Set down again exactly the lines of the listing below that fall between the line holding "left eye: (694, 660)" and the line holding "left back paw: (1399, 771)", inclusive.

##### MATERIAL FOR THE TASK #####

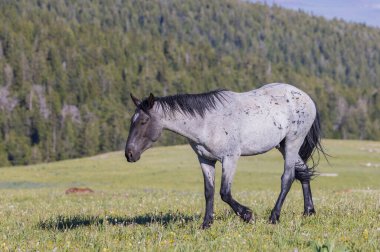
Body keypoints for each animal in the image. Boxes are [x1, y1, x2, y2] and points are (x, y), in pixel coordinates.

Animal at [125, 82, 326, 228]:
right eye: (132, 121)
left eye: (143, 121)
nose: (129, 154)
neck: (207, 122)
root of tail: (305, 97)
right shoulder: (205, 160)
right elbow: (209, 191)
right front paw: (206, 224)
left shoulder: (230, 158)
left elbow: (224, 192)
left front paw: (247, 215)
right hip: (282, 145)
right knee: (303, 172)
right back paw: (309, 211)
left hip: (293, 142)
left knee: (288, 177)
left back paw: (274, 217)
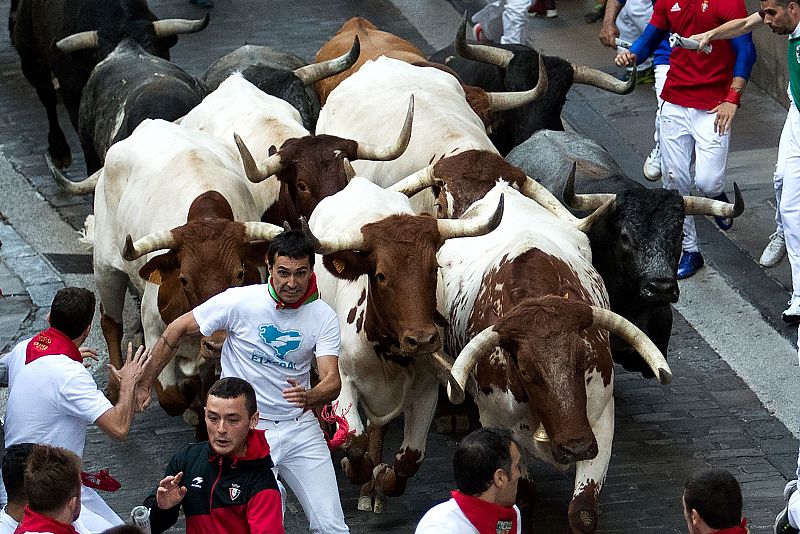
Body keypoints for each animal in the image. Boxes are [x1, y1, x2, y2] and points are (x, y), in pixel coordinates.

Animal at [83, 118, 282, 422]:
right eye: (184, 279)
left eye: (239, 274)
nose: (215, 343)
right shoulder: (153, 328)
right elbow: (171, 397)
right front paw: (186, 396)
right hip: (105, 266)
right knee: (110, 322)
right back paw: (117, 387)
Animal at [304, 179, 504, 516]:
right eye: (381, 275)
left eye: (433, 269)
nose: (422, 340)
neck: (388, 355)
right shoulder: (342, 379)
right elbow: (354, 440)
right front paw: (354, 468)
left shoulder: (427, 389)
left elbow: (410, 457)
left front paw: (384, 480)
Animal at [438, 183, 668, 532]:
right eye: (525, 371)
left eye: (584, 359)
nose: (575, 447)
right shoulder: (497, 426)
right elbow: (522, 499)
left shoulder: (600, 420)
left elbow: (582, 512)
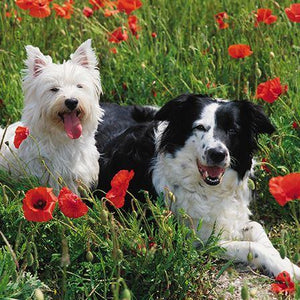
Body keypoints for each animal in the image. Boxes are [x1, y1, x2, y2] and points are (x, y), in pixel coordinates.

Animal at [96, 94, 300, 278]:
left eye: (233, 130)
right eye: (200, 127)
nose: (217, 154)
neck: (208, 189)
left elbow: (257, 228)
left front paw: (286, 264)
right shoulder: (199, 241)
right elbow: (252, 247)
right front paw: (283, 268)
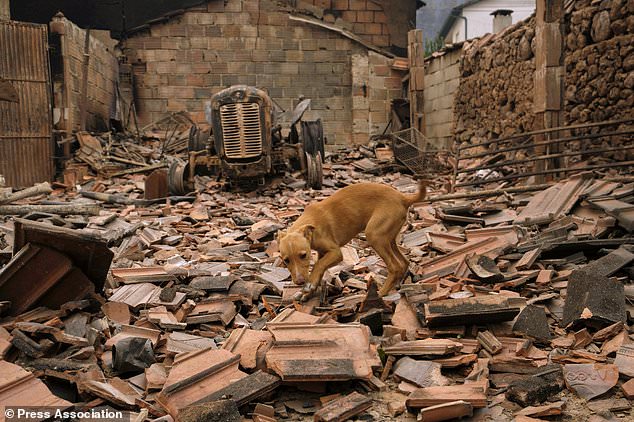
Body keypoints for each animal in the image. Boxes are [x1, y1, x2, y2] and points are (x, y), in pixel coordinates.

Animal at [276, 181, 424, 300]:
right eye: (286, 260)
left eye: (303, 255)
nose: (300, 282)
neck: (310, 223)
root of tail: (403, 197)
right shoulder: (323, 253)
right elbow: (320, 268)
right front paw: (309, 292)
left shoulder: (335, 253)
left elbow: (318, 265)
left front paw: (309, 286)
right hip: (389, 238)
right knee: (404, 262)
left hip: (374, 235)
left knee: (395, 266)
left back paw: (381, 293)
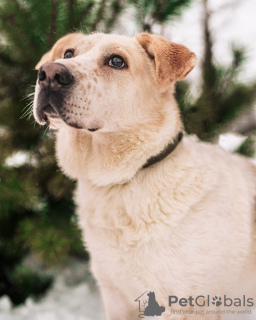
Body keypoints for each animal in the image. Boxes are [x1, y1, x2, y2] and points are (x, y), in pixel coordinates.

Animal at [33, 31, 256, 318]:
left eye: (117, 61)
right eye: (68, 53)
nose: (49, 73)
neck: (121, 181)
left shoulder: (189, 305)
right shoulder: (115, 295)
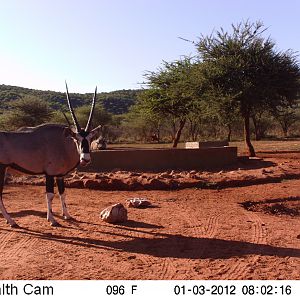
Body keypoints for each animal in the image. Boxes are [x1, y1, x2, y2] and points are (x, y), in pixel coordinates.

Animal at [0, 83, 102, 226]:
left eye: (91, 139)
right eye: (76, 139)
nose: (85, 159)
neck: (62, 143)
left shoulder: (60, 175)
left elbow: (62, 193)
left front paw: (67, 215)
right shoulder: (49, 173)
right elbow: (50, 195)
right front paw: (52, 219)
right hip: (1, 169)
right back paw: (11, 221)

#####
##### MATERIAL FOR THE TASK #####

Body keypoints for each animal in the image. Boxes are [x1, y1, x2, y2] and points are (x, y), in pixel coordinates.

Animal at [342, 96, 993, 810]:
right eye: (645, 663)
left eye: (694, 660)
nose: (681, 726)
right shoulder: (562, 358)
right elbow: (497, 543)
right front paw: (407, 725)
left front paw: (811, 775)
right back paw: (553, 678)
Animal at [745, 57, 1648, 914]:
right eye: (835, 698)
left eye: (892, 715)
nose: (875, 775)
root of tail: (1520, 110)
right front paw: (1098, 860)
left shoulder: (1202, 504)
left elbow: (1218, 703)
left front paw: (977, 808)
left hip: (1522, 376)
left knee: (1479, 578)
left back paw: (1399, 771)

#####

- WRITTEN RESPONSE
left eye: (694, 660)
nose: (681, 726)
right shoulder: (562, 358)
right elbow: (497, 543)
right front paw: (407, 725)
left front paw: (811, 775)
right back paw: (553, 678)
Animal at [745, 57, 1648, 914]:
right eye: (835, 698)
left eye: (892, 715)
nose: (875, 775)
root of tail: (1520, 110)
right front paw: (1098, 860)
left shoulder: (1202, 504)
left elbow: (1218, 703)
left front paw: (977, 808)
left hip: (1522, 376)
left knee: (1479, 578)
left back paw: (1399, 771)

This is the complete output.